▼▼▼

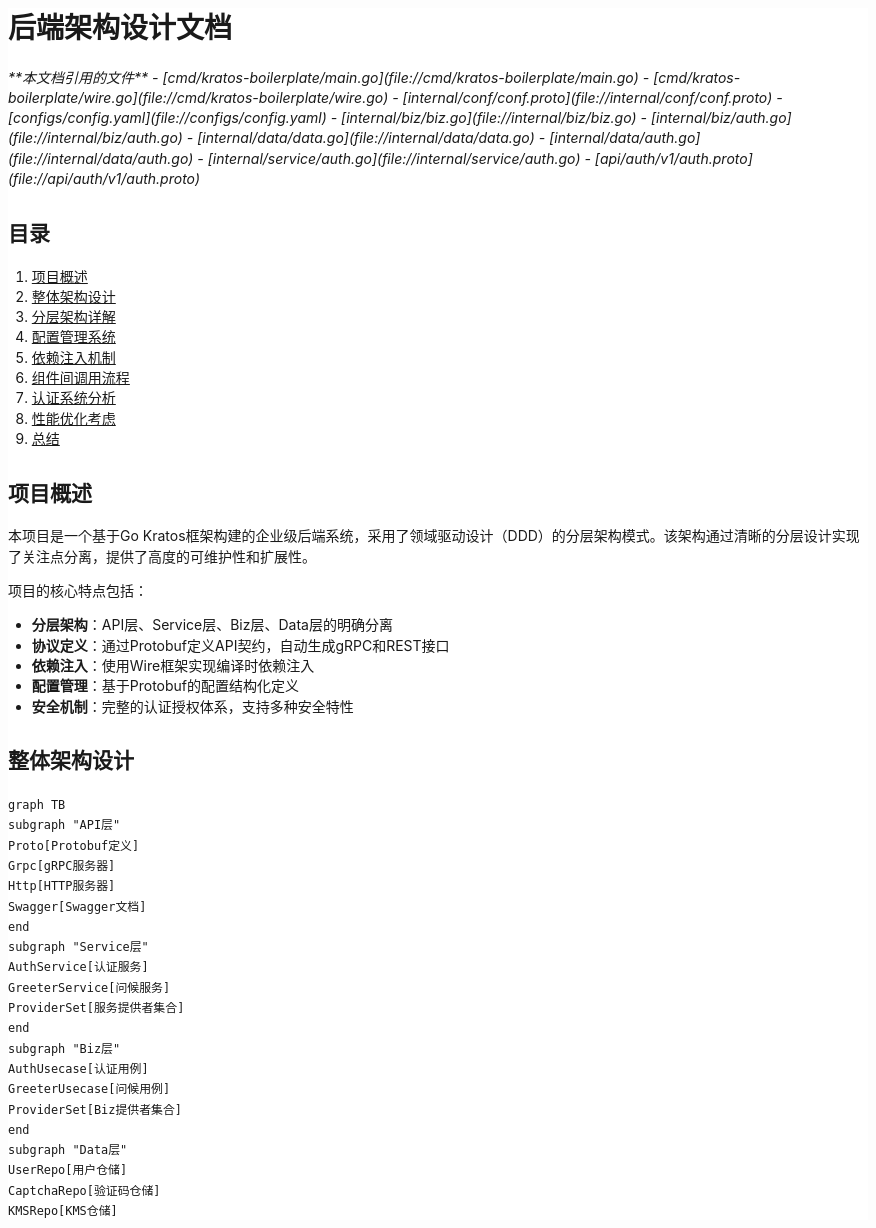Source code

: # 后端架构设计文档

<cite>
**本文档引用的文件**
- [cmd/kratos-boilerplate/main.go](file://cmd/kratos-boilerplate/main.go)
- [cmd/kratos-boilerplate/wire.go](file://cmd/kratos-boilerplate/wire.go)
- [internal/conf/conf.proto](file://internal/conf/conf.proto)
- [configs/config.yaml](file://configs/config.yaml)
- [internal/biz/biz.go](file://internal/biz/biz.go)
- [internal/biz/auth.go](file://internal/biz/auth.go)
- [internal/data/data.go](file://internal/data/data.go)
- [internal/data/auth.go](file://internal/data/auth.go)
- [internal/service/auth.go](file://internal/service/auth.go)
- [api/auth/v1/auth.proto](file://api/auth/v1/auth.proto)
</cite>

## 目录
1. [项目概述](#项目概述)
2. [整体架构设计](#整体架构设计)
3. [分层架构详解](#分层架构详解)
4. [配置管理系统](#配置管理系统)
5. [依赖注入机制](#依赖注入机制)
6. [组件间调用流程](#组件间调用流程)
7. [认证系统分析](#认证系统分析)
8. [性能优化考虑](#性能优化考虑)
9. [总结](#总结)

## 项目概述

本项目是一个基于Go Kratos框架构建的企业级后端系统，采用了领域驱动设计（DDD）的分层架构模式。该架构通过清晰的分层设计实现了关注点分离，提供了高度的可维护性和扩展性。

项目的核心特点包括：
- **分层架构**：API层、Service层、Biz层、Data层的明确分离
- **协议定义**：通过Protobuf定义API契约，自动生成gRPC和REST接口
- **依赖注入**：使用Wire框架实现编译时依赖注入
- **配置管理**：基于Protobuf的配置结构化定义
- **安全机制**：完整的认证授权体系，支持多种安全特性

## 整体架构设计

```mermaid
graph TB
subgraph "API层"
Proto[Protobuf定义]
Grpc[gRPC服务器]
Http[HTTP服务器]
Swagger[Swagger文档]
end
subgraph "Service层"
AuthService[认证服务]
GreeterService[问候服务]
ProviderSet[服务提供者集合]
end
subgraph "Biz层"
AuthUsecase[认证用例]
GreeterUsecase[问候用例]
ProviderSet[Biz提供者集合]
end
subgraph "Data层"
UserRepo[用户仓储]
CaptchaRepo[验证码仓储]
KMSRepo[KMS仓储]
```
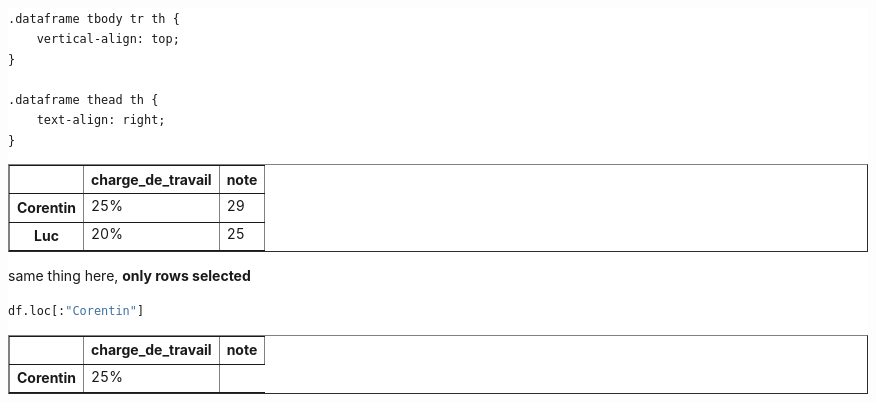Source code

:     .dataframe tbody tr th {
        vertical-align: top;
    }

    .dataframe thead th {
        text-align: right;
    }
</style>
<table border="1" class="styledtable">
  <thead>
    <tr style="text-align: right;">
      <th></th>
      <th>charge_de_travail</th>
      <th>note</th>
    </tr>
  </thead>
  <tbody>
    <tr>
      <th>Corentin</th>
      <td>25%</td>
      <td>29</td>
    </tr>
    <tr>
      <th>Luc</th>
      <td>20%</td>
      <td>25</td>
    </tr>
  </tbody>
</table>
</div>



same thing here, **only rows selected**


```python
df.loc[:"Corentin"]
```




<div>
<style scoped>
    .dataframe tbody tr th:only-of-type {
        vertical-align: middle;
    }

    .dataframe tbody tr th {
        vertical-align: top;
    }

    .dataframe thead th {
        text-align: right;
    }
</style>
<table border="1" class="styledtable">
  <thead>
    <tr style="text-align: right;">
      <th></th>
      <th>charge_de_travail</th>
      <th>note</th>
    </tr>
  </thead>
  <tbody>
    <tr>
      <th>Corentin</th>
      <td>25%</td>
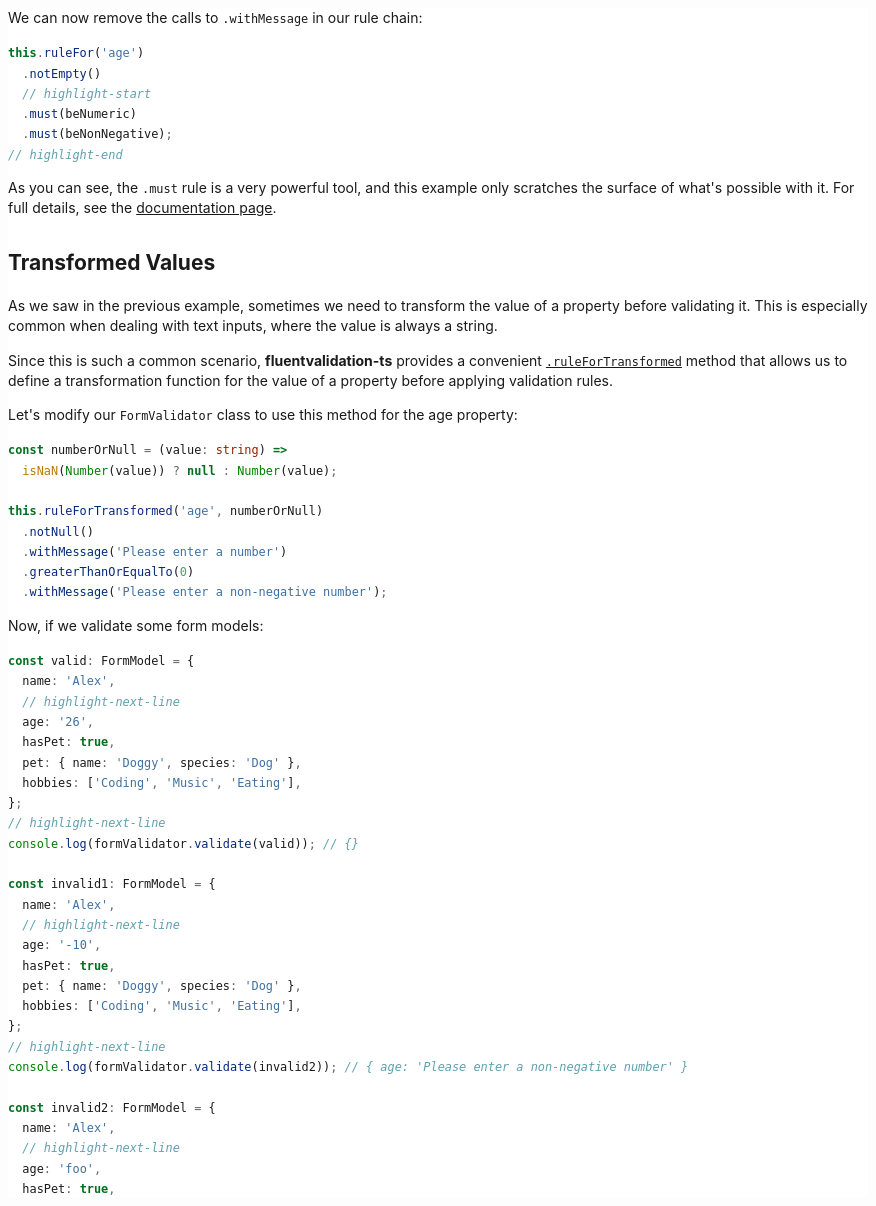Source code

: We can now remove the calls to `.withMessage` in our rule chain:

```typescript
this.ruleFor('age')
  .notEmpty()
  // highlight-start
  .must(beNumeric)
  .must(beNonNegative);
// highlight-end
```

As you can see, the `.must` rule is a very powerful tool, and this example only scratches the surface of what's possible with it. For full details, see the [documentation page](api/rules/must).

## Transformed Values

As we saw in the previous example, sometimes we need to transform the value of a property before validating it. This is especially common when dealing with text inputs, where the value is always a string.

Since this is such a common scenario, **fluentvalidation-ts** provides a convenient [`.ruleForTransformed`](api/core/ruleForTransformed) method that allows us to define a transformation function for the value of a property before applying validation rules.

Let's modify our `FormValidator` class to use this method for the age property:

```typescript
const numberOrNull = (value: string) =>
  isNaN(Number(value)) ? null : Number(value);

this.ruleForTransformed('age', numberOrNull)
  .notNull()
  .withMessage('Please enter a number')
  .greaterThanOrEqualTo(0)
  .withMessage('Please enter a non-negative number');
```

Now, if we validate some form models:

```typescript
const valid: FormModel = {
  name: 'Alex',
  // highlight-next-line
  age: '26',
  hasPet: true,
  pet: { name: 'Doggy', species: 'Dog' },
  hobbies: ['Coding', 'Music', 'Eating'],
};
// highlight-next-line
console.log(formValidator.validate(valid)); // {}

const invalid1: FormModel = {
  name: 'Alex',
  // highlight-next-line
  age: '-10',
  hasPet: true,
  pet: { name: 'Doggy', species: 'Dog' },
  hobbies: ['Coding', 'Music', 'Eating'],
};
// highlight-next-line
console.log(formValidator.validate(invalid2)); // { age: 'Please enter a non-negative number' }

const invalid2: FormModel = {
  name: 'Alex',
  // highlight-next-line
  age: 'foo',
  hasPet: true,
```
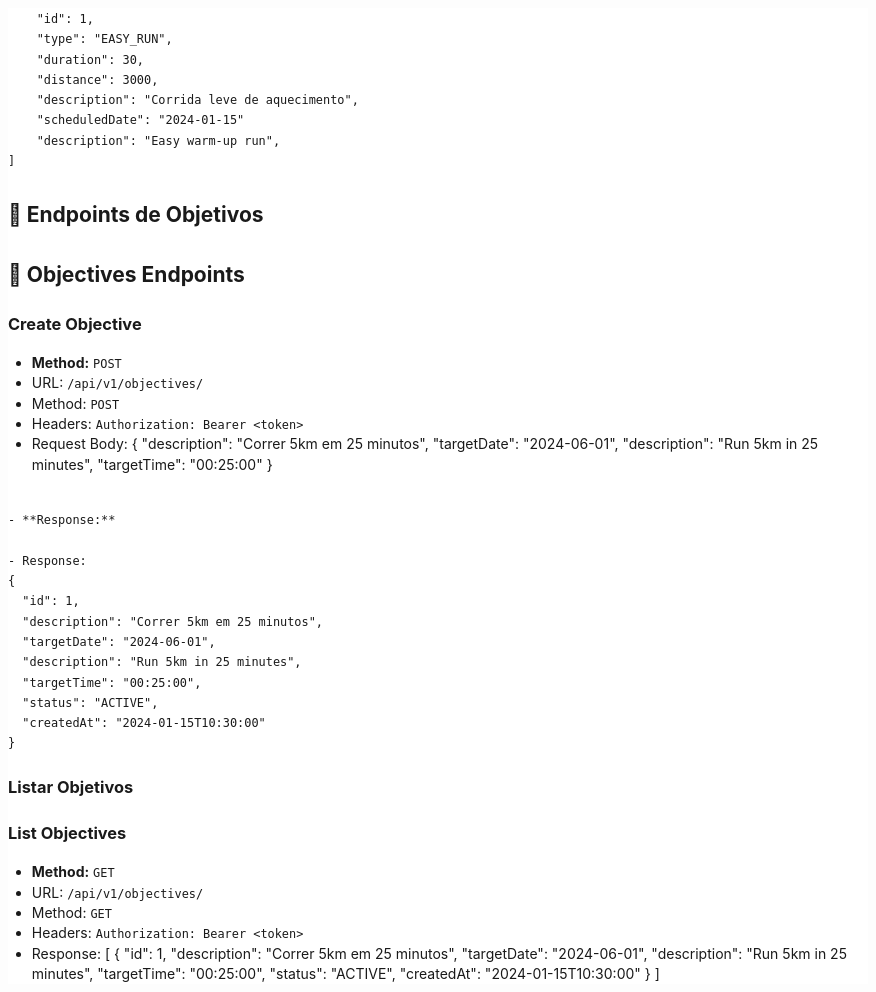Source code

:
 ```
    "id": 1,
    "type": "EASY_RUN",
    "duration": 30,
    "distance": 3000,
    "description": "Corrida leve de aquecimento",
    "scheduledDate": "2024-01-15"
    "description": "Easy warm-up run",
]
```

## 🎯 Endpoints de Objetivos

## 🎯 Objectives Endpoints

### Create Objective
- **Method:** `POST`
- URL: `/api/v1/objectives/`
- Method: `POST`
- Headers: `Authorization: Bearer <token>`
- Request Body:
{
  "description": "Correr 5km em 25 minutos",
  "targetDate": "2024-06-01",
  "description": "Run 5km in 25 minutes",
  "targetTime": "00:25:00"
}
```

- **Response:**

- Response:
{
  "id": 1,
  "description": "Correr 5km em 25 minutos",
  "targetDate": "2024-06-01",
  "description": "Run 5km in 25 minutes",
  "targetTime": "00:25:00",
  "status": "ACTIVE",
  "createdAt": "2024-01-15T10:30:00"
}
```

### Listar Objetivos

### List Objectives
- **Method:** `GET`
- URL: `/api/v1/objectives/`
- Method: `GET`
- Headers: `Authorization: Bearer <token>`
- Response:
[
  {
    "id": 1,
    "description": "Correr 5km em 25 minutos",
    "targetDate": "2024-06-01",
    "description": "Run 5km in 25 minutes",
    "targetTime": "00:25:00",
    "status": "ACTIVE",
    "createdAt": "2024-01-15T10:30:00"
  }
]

▲▲▲

● **How to complete this task**: Whenever a line in the entries above includes the word "targetTime", pull that line out.

● **Solution for this exercise**:
  "targetTime": "00:25:00"
  "targetTime": "00:25:00",
    "targetTime": "00:25:00",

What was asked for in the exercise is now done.